Difference listings:
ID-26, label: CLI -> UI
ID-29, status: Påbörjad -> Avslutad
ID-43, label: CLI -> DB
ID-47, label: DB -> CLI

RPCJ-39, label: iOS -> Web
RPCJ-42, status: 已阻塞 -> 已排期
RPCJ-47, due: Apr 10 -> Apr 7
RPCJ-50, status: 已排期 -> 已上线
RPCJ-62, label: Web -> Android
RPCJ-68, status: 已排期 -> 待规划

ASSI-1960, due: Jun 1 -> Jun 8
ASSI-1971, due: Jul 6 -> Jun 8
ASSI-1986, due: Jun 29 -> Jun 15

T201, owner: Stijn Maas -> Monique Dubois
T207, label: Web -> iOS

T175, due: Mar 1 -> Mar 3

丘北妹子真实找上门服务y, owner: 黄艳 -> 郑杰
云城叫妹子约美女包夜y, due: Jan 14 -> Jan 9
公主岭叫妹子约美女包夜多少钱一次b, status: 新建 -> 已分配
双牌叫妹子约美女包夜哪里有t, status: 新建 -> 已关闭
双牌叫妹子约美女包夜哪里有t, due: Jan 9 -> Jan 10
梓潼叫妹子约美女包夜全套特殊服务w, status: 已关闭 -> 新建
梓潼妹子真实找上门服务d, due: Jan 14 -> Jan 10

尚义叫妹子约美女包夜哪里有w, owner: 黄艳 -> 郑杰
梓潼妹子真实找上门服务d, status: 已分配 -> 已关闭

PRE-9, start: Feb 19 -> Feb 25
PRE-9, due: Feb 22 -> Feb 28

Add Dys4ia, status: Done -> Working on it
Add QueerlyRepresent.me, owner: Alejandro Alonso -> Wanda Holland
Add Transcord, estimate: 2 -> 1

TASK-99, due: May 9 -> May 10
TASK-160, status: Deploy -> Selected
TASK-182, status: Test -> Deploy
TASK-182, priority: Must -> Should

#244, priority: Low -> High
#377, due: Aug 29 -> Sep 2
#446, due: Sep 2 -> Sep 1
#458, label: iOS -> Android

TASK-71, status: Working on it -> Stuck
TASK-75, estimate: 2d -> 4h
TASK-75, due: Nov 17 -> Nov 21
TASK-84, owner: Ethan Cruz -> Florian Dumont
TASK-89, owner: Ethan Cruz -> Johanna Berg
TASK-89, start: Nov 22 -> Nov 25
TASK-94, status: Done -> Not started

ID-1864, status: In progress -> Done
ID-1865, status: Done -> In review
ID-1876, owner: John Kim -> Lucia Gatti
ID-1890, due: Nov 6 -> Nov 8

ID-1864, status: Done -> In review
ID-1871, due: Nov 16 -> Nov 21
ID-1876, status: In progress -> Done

GOAL OF THE EXERCISE :: The first line of the records begins the span, and the line containing "TASK-84, owner: Ethan Cruz -> Florian Dumont" ends it. Reproduce that span exactly, both ends included.

EXERCISE RESULT ::
ID-26, label: CLI -> UI
ID-29, status: Påbörjad -> Avslutad
ID-43, label: CLI -> DB
ID-47, label: DB -> CLI

RPCJ-39, label: iOS -> Web
RPCJ-42, status: 已阻塞 -> 已排期
RPCJ-47, due: Apr 10 -> Apr 7
RPCJ-50, status: 已排期 -> 已上线
RPCJ-62, label: Web -> Android
RPCJ-68, status: 已排期 -> 待规划

ASSI-1960, due: Jun 1 -> Jun 8
ASSI-1971, due: Jul 6 -> Jun 8
ASSI-1986, due: Jun 29 -> Jun 15

T201, owner: Stijn Maas -> Monique Dubois
T207, label: Web -> iOS

T175, due: Mar 1 -> Mar 3

丘北妹子真实找上门服务y, owner: 黄艳 -> 郑杰
云城叫妹子约美女包夜y, due: Jan 14 -> Jan 9
公主岭叫妹子约美女包夜多少钱一次b, status: 新建 -> 已分配
双牌叫妹子约美女包夜哪里有t, status: 新建 -> 已关闭
双牌叫妹子约美女包夜哪里有t, due: Jan 9 -> Jan 10
梓潼叫妹子约美女包夜全套特殊服务w, status: 已关闭 -> 新建
梓潼妹子真实找上门服务d, due: Jan 14 -> Jan 10

尚义叫妹子约美女包夜哪里有w, owner: 黄艳 -> 郑杰
梓潼妹子真实找上门服务d, status: 已分配 -> 已关闭

PRE-9, start: Feb 19 -> Feb 25
PRE-9, due: Feb 22 -> Feb 28

Add Dys4ia, status: Done -> Working on it
Add QueerlyRepresent.me, owner: Alejandro Alonso -> Wanda Holland
Add Transcord, estimate: 2 -> 1

TASK-99, due: May 9 -> May 10
TASK-160, status: Deploy -> Selected
TASK-182, status: Test -> Deploy
TASK-182, priority: Must -> Should

#244, priority: Low -> High
#377, due: Aug 29 -> Sep 2
#446, due: Sep 2 -> Sep 1
#458, label: iOS -> Android

TASK-71, status: Working on it -> Stuck
TASK-75, estimate: 2d -> 4h
TASK-75, due: Nov 17 -> Nov 21
TASK-84, owner: Ethan Cruz -> Florian Dumont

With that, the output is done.